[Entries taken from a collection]

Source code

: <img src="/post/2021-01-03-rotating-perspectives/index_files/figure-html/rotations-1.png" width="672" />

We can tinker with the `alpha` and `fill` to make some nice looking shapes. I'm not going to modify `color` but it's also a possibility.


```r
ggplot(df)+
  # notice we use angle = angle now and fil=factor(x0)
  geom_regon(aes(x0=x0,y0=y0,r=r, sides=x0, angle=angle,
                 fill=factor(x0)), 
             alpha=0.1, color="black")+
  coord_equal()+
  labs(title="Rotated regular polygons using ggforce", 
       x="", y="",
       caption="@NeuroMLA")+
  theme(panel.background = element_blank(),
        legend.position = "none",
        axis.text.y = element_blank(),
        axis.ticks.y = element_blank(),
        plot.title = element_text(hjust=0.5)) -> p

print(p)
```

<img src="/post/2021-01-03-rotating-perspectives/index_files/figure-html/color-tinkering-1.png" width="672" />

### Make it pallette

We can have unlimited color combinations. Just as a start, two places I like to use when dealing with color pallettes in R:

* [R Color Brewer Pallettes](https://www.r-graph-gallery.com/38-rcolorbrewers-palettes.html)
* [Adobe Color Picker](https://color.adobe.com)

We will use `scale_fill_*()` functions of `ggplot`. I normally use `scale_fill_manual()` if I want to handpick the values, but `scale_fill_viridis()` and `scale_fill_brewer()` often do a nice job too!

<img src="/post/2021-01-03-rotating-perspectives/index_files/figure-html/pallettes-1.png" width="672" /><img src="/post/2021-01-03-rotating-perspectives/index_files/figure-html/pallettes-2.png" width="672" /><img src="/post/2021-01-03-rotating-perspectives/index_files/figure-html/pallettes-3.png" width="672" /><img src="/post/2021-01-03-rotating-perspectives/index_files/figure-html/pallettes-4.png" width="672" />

§ REQUIRED ACTION: Please copy each line of the records above that holds the word "figure".

§ REPLY TO THE TASK:
: <img src="/post/2021-01-03-rotating-perspectives/index_files/figure-html/rotations-1.png" width="672" />
<img src="/post/2021-01-03-rotating-perspectives/index_files/figure-html/color-tinkering-1.png" width="672" />
<img src="/post/2021-01-03-rotating-perspectives/index_files/figure-html/pallettes-1.png" width="672" /><img src="/post/2021-01-03-rotating-perspectives/index_files/figure-html/pallettes-2.png" width="672" /><img src="/post/2021-01-03-rotating-perspectives/index_files/figure-html/pallettes-3.png" width="672" /><img src="/post/2021-01-03-rotating-perspectives/index_files/figure-html/pallettes-4.png" width="672" />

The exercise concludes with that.